**What needs to be done**
Print out the entries from the line containing "wall art: present" through the last line, exactly, and print nothing else. Pictures are not copied.

Records for this exercise section start

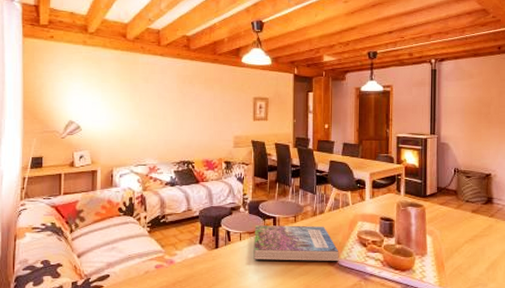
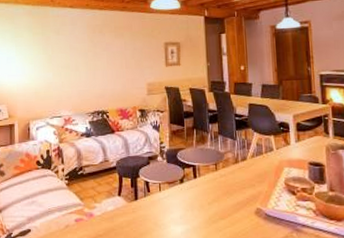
book: present [255,225,339,262] -> none [174,173,267,212]

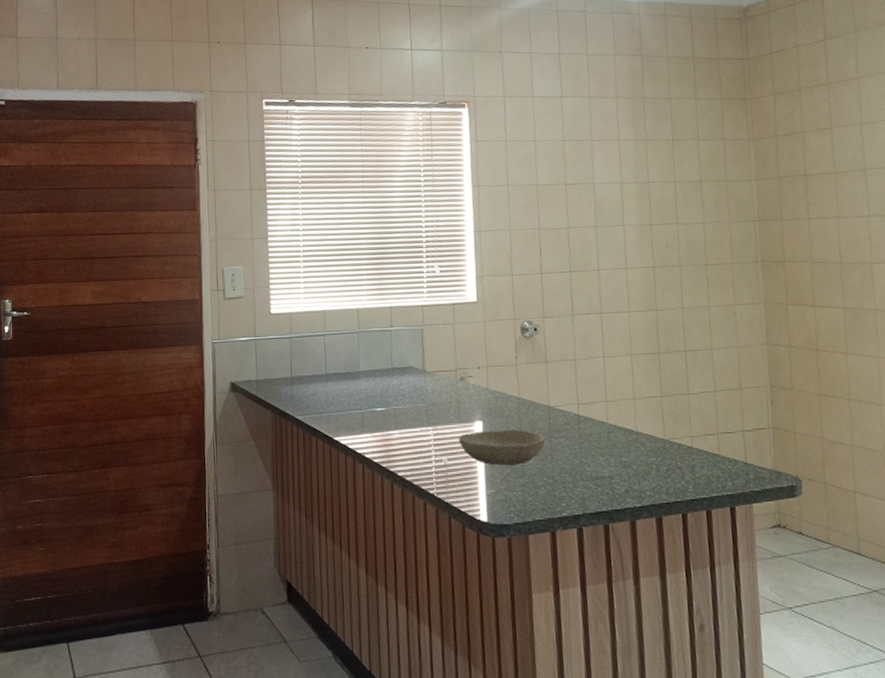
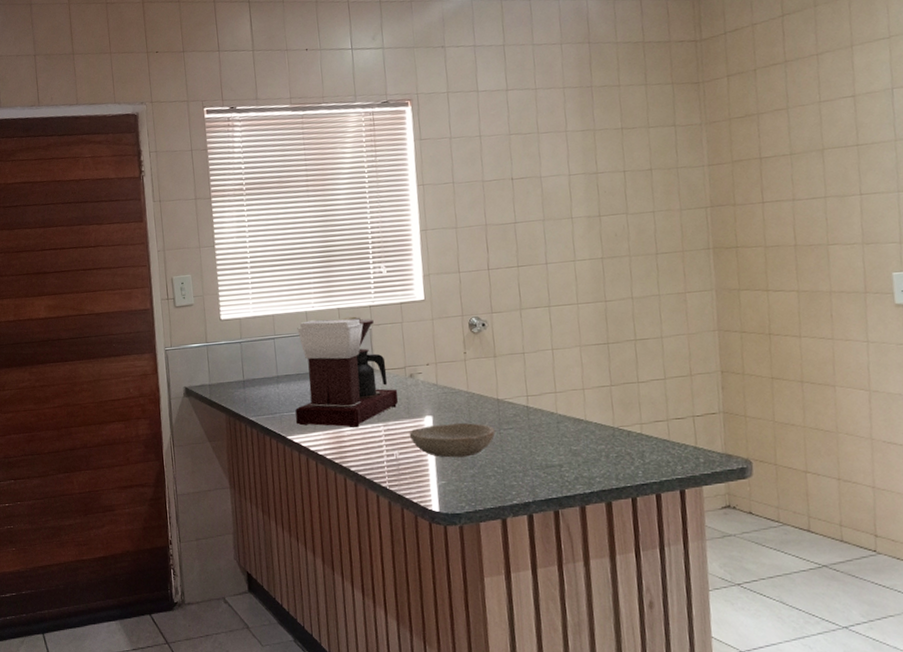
coffee maker: none [343,315,449,431] -> present [295,316,399,428]

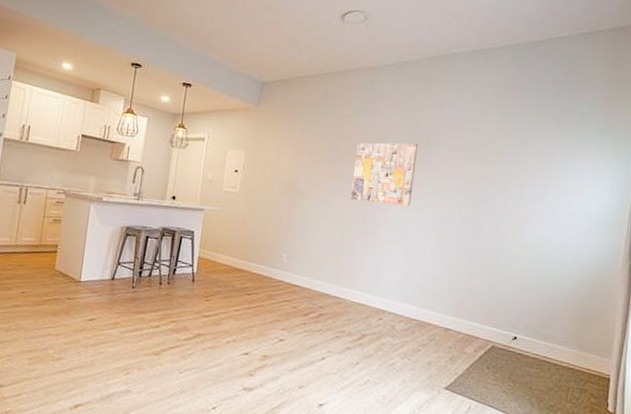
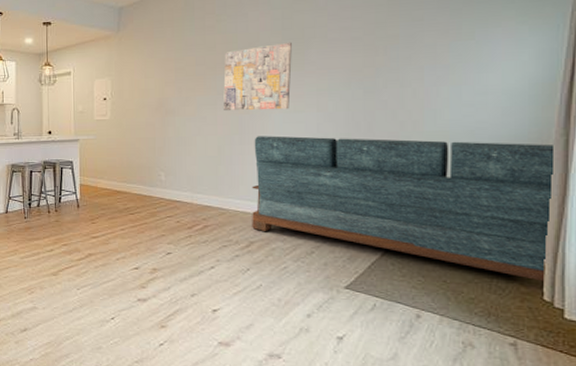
sofa: none [365,229,621,393] -> present [252,136,553,282]

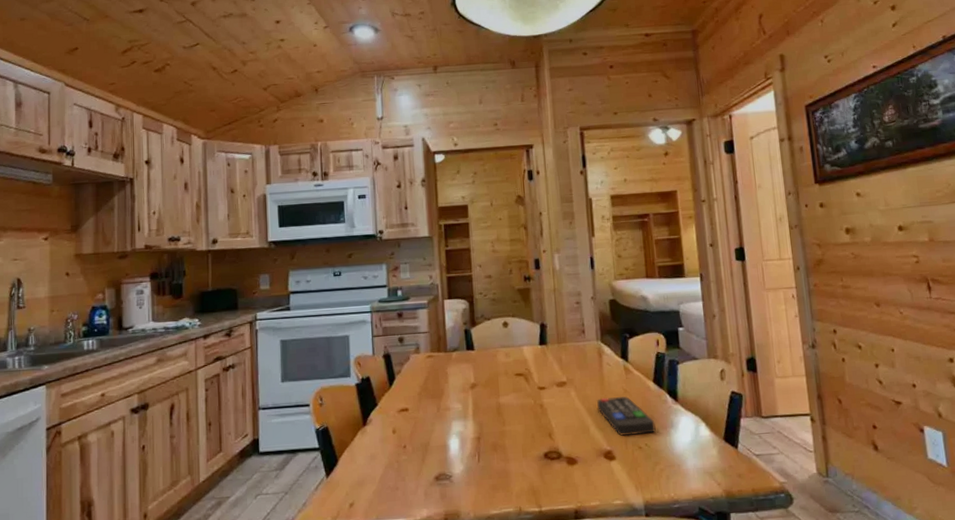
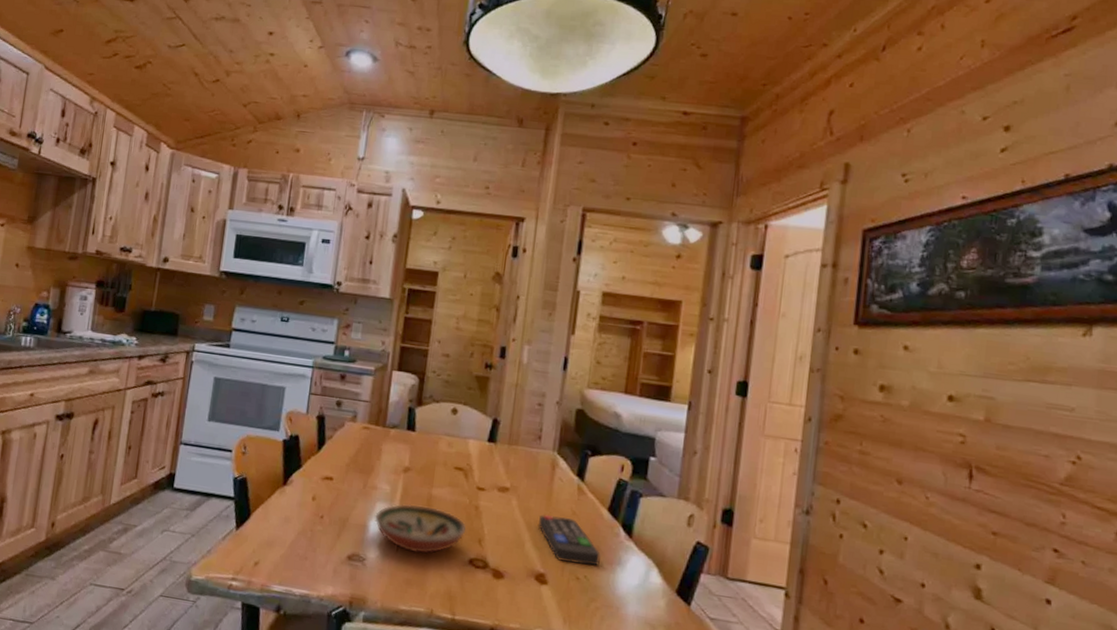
decorative bowl: none [453,414,536,460] -> present [375,504,467,554]

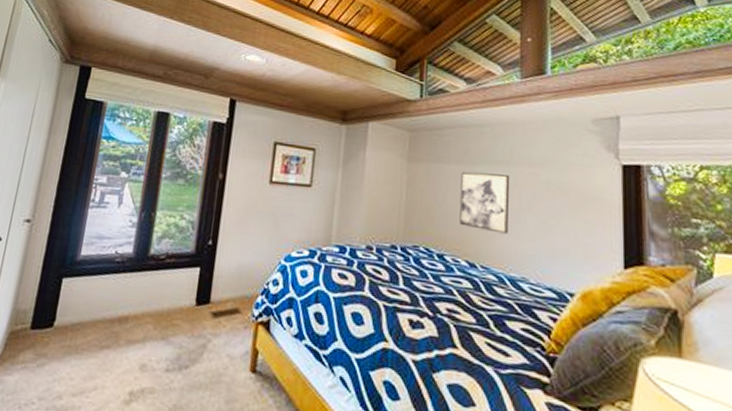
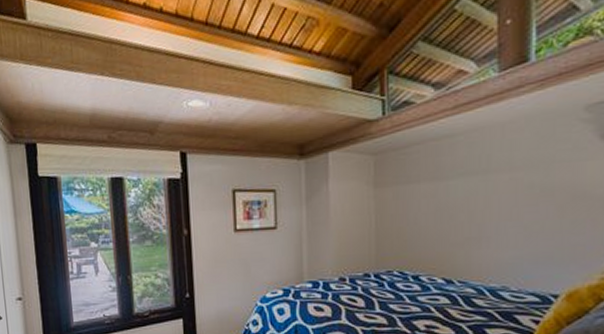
wall art: present [459,171,510,234] -> none [433,185,488,247]

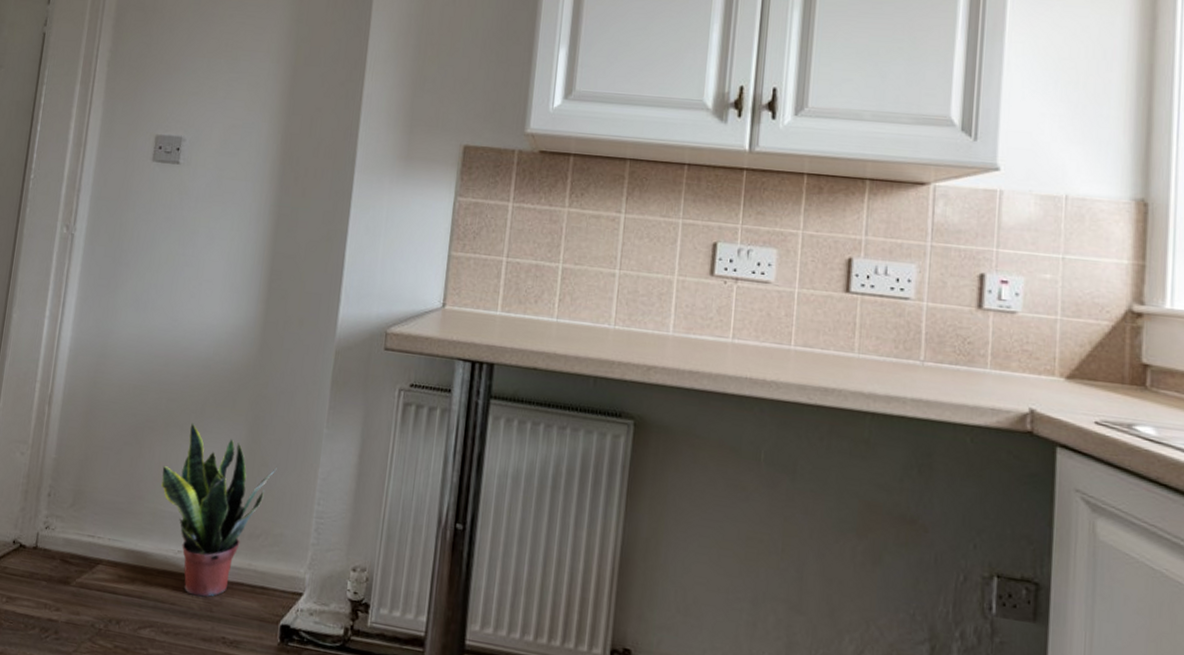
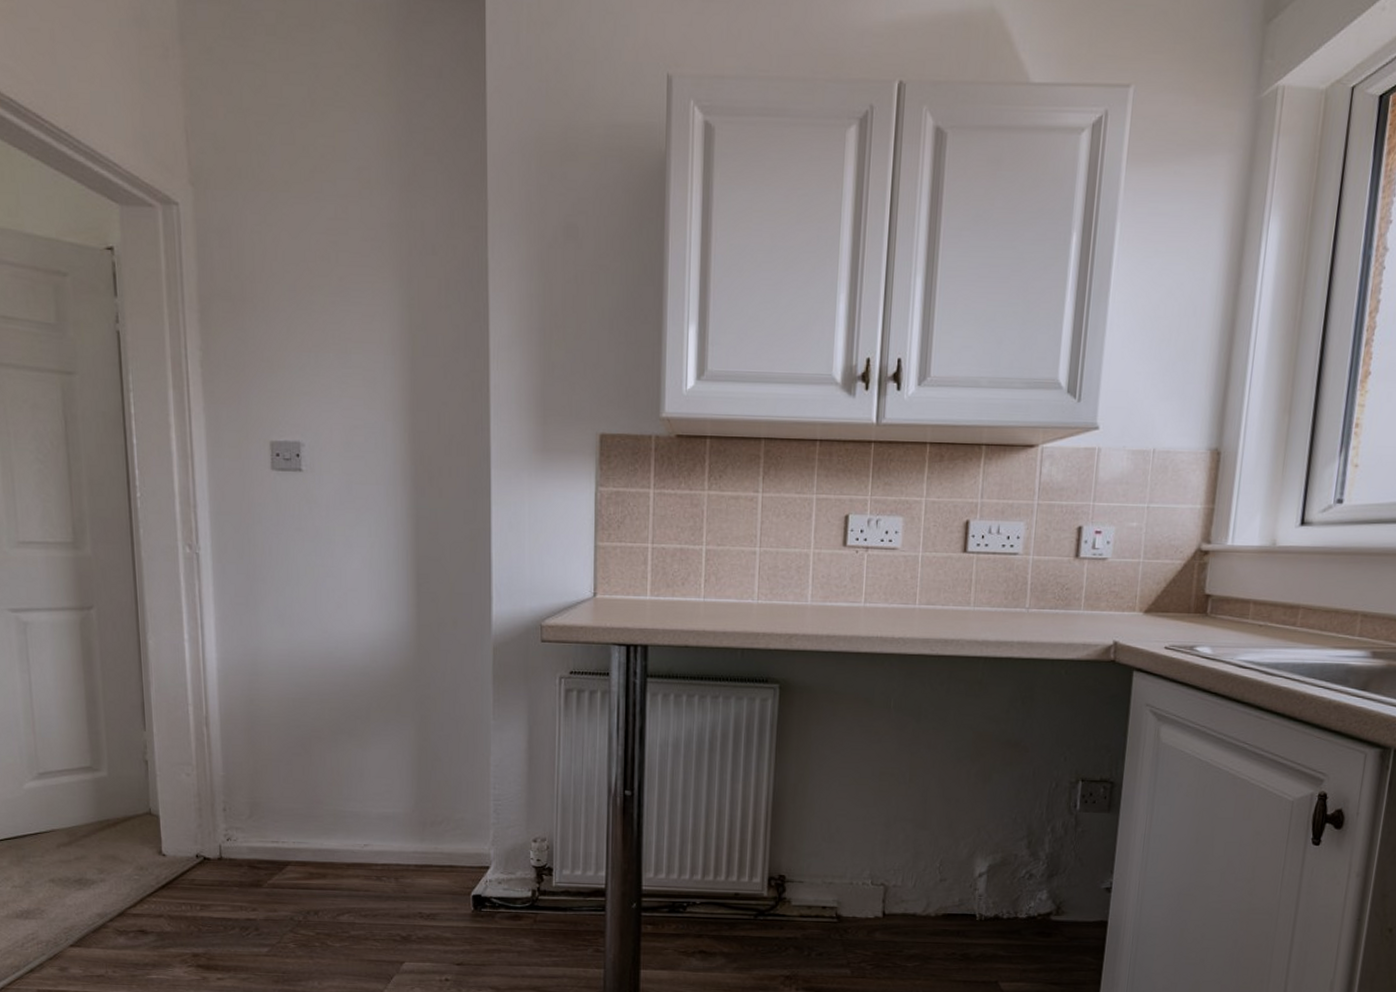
potted plant: present [161,422,278,597] -> none [336,728,451,881]

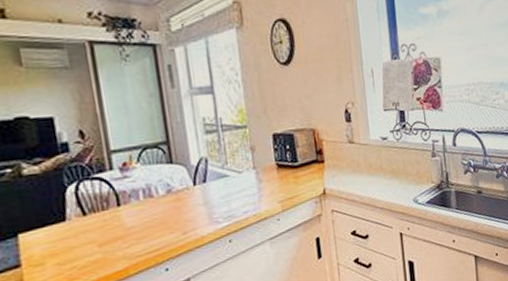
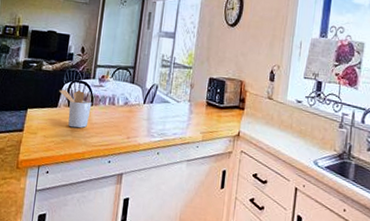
utensil holder: none [61,190,122,242] -> present [59,89,92,128]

Records for this exercise section end

**Expected answer**
wall art: present [459,171,510,234] -> none [433,185,488,247]

potted plant: present [161,422,278,597] -> none [336,728,451,881]

utensil holder: none [61,190,122,242] -> present [59,89,92,128]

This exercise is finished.